Picked up at a book sale a copy of "The Miscellany," edited by P. Lal, and published in Calcutta. Issue #51 (June 1972), one of three devoted to the then recently-deceased, at age 41, of David McCutchion. An Englishman, David McCutchion was a lover of India, not of the william-dalrympish sort, that is the kind who loves the luxe of the Moghul court and its love intrigues, nor the kind of Englishman (also william-dalrympish) of the walking-across-half-a-continent-when-young sort, making use of local color of the human interest kind, often grizzled or wizened or wizenedly grizzled picturesque Muslims, to do the work for him (downmarket Byrons and Newbys, not to menton the now-unfashionable, because bookish, traveller Gide in "Le Retour du Tchad"), but a true scholar, an Indophile who studied brick temples in Bengal, and Indian writing, was a friend of Satyajit Ray and all sorts of interesting people in Calcutta who never get the attention in the West that all those anti-Western islamisant arundhati-roys manage to get.

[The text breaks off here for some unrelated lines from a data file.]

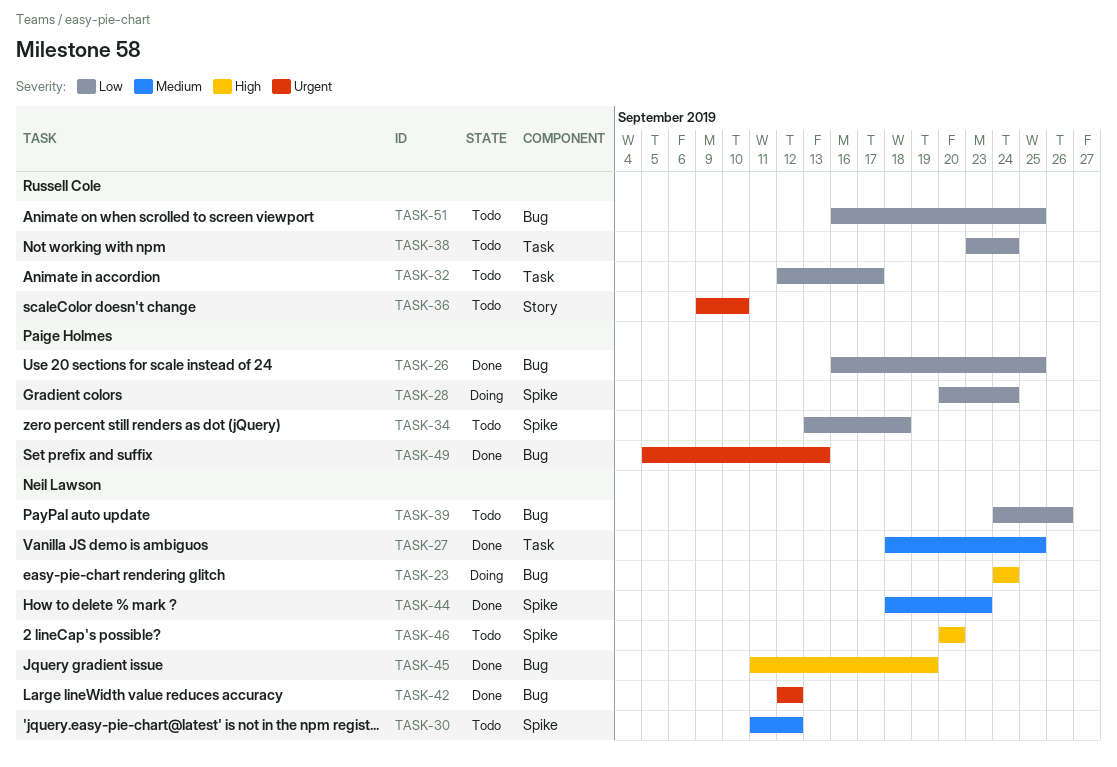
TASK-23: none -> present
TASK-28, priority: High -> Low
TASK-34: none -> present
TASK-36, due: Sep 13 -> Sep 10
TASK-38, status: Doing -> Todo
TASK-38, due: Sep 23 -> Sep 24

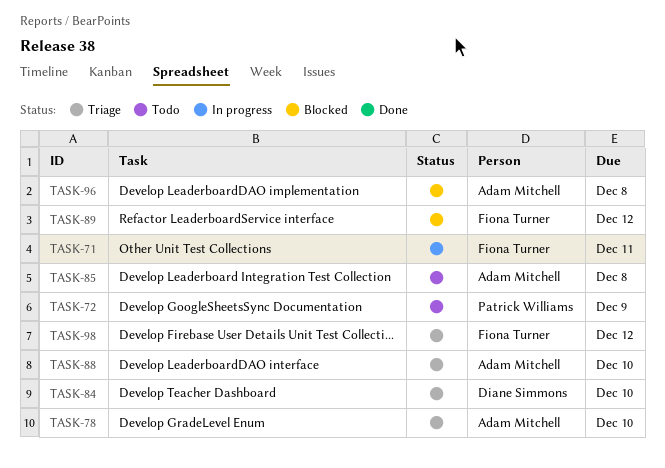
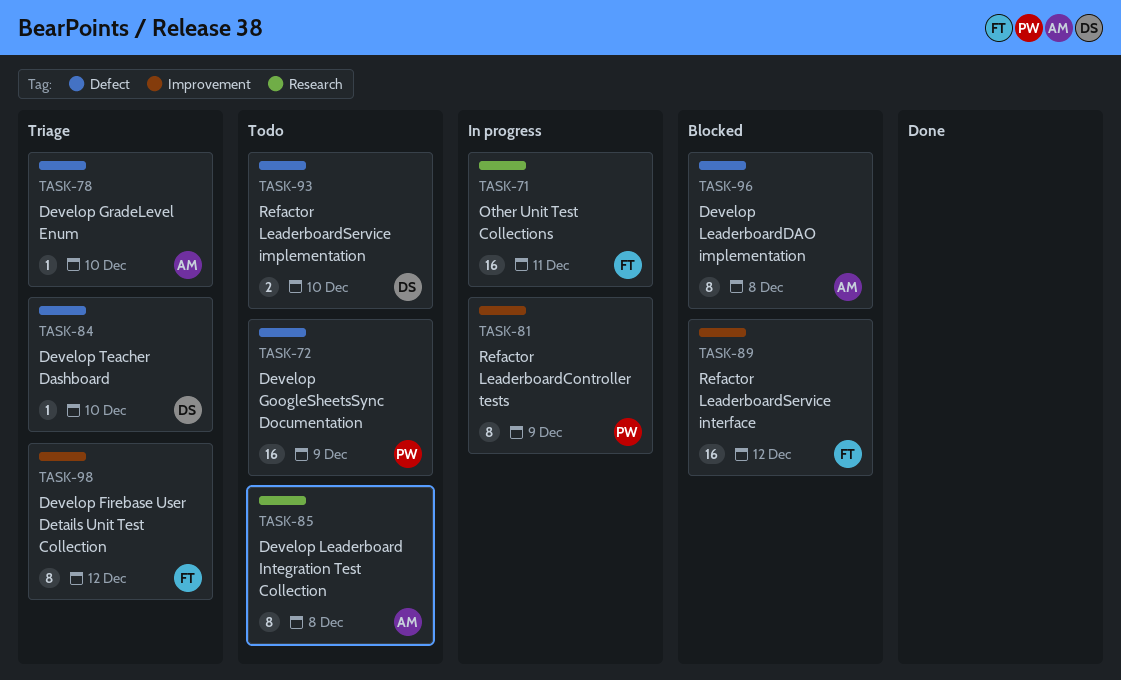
TASK-81: none -> present
TASK-88: present -> none
TASK-93: none -> present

I read through The Miscellany #52 – and discovered a tribute from the Sanskrit (and Buddhism) scholar Richard Gombrich (son of E. H.), who opened his essay, titled “His Work Is Unrepeatable,”  with this: “The recent death of Mr. David McCutchion in Calcutta at the age of 41 is a catastrophe for oriental studies.” Gombrich describes McCutchion as a scholar who “devoted all his time, his money, and his exceptional energy and enthusiasm, to the study of arts and monuments which are fast disappearing. He tramped all over Bengal, both West and East, taking notes and photographs; his knowledge of the countryside was famous. A self-taught photographer, he spared no pains to take the perfect shot; and he leaves well over ten thousand colour slides and as many black and white photographs of high professional quality…..His greatest specialities were Bengali temple architecture and terra-cotta sculpture, the latter a lost skill of whose monuments little is known to the wider world; he also studied and collected Bengali scroll paintings. He explored many other parts of India too, and recorded even Gupta temples previously unknown.”

And a little more, taken from a website:

“David McCutchion (1930-1972), English-born scholar, Indophile and early critic of Raja Rao, was an authentic pioneer: in his short lifetime...made a major contribution to the study of Bengali temples...one of the first scholars to write on the now much commented subject of Indian Writing in English....Born in Coventry, David attended that city's King Henry VIII Grammar School. He made it to Cambridge University the hard way, on intellectual merit alone. He read Modern Languages (French and German) at Jesus College. After graduating in 1953, he taught English for two years in southern France. He went to India in 1957. He worked there first as an English teacher...and later, as Professor and then Reader in Comparative Literature at Jadavpur University, Calcutta.... David's ground-breaking study of Bengali brick temples, The Temples of Bankura District, was published by Writers Workshop in 1972.”

David McCutchion lived through the war made by West Pakistan (now Pakistan) on East Pakistan, now Bangladesh, in 1970-71, a war in which Muslim fanatics in East Pakistan, locally called razakars, joined forces with the raping and murdering army of West Pakistan, accepting the argument that what was good for Pakistan – that is, staying one country – was necessarily good for Islam, and what was good for Islam was all that mattered.

Here is how, in a letter from England to a friend, McCutchion described the behavior of Pakistan:

“…We are raising funds, and hope to see the Minister of Overseas Development. What do I think of it all? Appalling…Pakistan should never have existed – it has cost more lives then the whole of the British Empire in 200 years. What should I think of a culture that burns down the British Council library in Lahore because an English publisher printed a picture of Mahomet? Fanaticism plus Machiavellianism plus brutality equals Islamic Pakistan.”

Intelligent and learned and passionate, was David McCutchion. What more can you ask of anyone?